- SUPPLIED MATERIAL
##########

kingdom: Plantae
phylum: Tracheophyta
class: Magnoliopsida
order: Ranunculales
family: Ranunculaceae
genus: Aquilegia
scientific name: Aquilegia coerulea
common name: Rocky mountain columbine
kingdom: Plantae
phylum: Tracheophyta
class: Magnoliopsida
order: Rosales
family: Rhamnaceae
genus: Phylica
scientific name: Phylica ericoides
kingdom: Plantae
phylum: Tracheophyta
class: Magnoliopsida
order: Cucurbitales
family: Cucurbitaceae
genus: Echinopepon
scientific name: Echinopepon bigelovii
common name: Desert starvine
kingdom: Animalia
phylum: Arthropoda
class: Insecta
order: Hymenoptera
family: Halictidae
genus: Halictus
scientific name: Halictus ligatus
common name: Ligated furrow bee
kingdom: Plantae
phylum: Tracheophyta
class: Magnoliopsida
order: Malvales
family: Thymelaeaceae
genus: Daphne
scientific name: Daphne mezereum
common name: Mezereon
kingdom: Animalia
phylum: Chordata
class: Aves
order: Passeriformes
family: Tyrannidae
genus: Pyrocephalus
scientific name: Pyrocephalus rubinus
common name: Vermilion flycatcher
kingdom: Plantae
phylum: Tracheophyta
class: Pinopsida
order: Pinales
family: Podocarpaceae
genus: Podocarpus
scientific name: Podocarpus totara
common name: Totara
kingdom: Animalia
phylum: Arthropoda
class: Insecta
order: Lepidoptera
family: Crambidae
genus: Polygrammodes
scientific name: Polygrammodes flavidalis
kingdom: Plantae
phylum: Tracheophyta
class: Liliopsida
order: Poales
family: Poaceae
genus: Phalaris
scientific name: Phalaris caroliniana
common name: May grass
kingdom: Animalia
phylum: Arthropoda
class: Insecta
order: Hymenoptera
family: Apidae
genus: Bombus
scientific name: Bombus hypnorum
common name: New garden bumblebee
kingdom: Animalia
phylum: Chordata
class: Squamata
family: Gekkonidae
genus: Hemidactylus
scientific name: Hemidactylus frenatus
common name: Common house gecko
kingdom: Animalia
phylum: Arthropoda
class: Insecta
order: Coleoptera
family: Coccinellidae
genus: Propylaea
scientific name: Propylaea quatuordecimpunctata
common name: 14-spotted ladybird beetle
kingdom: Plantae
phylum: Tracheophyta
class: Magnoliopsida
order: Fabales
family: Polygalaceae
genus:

##########

- WORK REQUIRED
Write out every line of the material above, word for word and in the same order.

- RESPONSE
kingdom: Plantae
phylum: Tracheophyta
class: Magnoliopsida
order: Ranunculales
family: Ranunculaceae
genus: Aquilegia
scientific name: Aquilegia coerulea
common name: Rocky mountain columbine
kingdom: Plantae
phylum: Tracheophyta
class: Magnoliopsida
order: Rosales
family: Rhamnaceae
genus: Phylica
scientific name: Phylica ericoides
kingdom: Plantae
phylum: Tracheophyta
class: Magnoliopsida
order: Cucurbitales
family: Cucurbitaceae
genus: Echinopepon
scientific name: Echinopepon bigelovii
common name: Desert starvine
kingdom: Animalia
phylum: Arthropoda
class: Insecta
order: Hymenoptera
family: Halictidae
genus: Halictus
scientific name: Halictus ligatus
common name: Ligated furrow bee
kingdom: Plantae
phylum: Tracheophyta
class: Magnoliopsida
order: Malvales
family: Thymelaeaceae
genus: Daphne
scientific name: Daphne mezereum
common name: Mezereon
kingdom: Animalia
phylum: Chordata
class: Aves
order: Passeriformes
family: Tyrannidae
genus: Pyrocephalus
scientific name: Pyrocephalus rubinus
common name: Vermilion flycatcher
kingdom: Plantae
phylum: Tracheophyta
class: Pinopsida
order: Pinales
family: Podocarpaceae
genus: Podocarpus
scientific name: Podocarpus totara
common name: Totara
kingdom: Animalia
phylum: Arthropoda
class: Insecta
order: Lepidoptera
family: Crambidae
genus: Polygrammodes
scientific name: Polygrammodes flavidalis
kingdom: Plantae
phylum: Tracheophyta
class: Liliopsida
order: Poales
family: Poaceae
genus: Phalaris
scientific name: Phalaris caroliniana
common name: May grass
kingdom: Animalia
phylum: Arthropoda
class: Insecta
order: Hymenoptera
family: Apidae
genus: Bombus
scientific name: Bombus hypnorum
common name: New garden bumblebee
kingdom: Animalia
phylum: Chordata
class: Squamata
family: Gekkonidae
genus: Hemidactylus
scientific name: Hemidactylus frenatus
common name: Common house gecko
kingdom: Animalia
phylum: Arthropoda
class: Insecta
order: Coleoptera
family: Coccinellidae
genus: Propylaea
scientific name: Propylaea quatuordecimpunctata
common name: 14-spotted ladybird beetle
kingdom: Plantae
phylum: Tracheophyta
class: Magnoliopsida
order: Fabales
family: Polygalaceae
genus:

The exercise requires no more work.